Israeli Transport Minister Miri Regev sent a letter to Attorney General Gali Baharav-Miara calling for an investigation to be opened against former Prime Minister Ehud Barak and Forum 555 for allegedly inciting a coup d’état.
Regev cited a video clip circulating on social media that “shows without any shadow of a doubt that beginning in March 2020, former officials began concocting a plan for a coup d’état and civil disobedience, with detailed and careful planning.”
“We have been seeing the attempt to implement it in recent days,” she added.
The plan included “falsely presenting a danger to democracy with funding and investments totaling millions of shekels, leading to the point of no return—a civil war—as [Barak] begs them [opponents of judicial reform] to create clashes with the police, saying, ‘The more clashes there are with the police, the more it will grow stronger,'” said Regev.
Public Diplomacy Minister Galit Distel Atbaryan on Friday exposed in a Twitter post what she claimed was Barak‘s plan to bring down the government, describing an interview with Barak from 2020 to Forum 555, a group of retired Israel Air Force pilots and navigators.
The plan, she said, included deliberately inflaming the civilian population, creating a false representation of a danger to democracy, and bankrolling protests, including purchasing flags.
Asked during the 2020 interview about a possible reprise of the “success of 1999,” when he was elected prime minister, Barak said, “A friend of mine, a historian, once told me, ‘Ehud, they will call you when bodies are floating in the Yarkon River.’ I wish to stress: it is not the bodies of Palestinians from the territories illegally residing [in Israel] that will be floating, and not those of Israeli Arabs. The floating bodies will be of Jews that were killed by Jews.”
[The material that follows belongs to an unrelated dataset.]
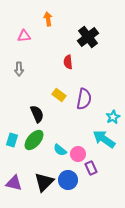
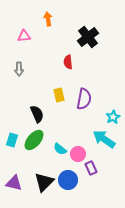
yellow rectangle: rotated 40 degrees clockwise
cyan semicircle: moved 1 px up
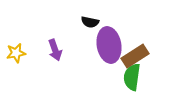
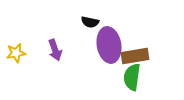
brown rectangle: rotated 24 degrees clockwise
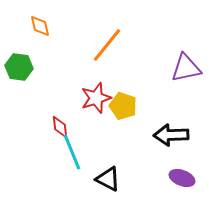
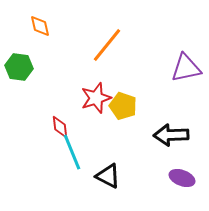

He went on to say that should Prime Minister Benjamin Netanyahu somehow disappear from the scene, and should Israel’s situation worsen on various fronts, “I am more suitable and prepared than any other person in the country to take the wheel.”
In an address to London-based Chatham House think tank in March, Barak went into further detail regarding how protests could bring down a government.
The politician said he was sure his side would win “because I know our people, and we have even empirical evidence for this.”
In a speech in Haifa in June, Barak, a leading voice against the Netanyahu government’s judicial reform program, urged demonstrators to revolt.
“The script for civil disobedience was written by Mahatma Gandhi, who drove the British Empire from India, by Martin Luther King, who led the struggle for civil rights for blacks, by the young people of the United States, who pulled it out of Vietnam, and by those who removed [Slobodan] Milošević from his dictator’s chair in Serbia,” Barak told the protesters.
“I call upon the citizens of Israel to prepare for the call to act, and when the call comes, to answer it,” he said.
Barak in a Twitter post published on Friday claimed that the video interview being shared was incomplete, and said it hadn’t revealed any new information.
Regev in her letter said, “We cannot and we will not ignore these repulsive words, especially since they were said by someone who served in such important positions in the State of Israel, and since there is a tangible concern that his plan will indeed be implemented and endanger the public’s welfare and safety.”
She noted that a former pilot and a founder of Forum 555 told Channel 14 this week that “indeed, the coup d’état has been planned for a number of years, together with Ehud Barak, and it is not connected to any political and/or legislative event.”
Wrote Regev, “We cannot ignore these things at a time when we see the plan concocted years ago becoming reality and chaos reigning in the streets. Therefore, I demand that a criminal investigation against Ehud Barak and members of the 555 organization be immediately opened, and that they be brought to justice for the forbidden acts that they have committed.”